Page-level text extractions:
══════════════════════════════
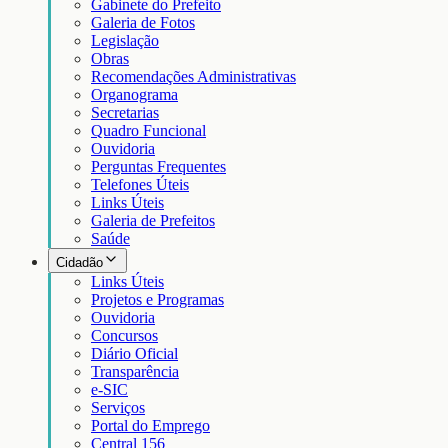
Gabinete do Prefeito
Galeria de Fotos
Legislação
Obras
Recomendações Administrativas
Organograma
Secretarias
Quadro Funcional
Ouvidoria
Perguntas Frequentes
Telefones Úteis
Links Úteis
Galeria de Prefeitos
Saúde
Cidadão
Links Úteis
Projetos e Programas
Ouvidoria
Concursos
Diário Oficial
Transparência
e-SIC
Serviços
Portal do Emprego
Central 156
══════════════════════════════
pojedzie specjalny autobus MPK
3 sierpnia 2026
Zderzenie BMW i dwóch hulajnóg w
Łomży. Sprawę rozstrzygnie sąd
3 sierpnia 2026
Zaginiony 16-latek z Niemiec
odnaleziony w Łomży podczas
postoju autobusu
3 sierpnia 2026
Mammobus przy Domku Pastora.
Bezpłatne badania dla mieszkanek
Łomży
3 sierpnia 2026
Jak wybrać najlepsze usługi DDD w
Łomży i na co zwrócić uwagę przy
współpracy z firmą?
══════════════════════════════
» **Exercise**
Set down, exactly as they stand above, the lines starting with the line with "Galeria de Prefeitos" and going on through the line with "Central 156", and no others.

» **Response to the exercise**
Galeria de Prefeitos
Saúde
Cidadão
Links Úteis
Projetos e Programas
Ouvidoria
Concursos
Diário Oficial
Transparência
e-SIC
Serviços
Portal do Emprego
Central 156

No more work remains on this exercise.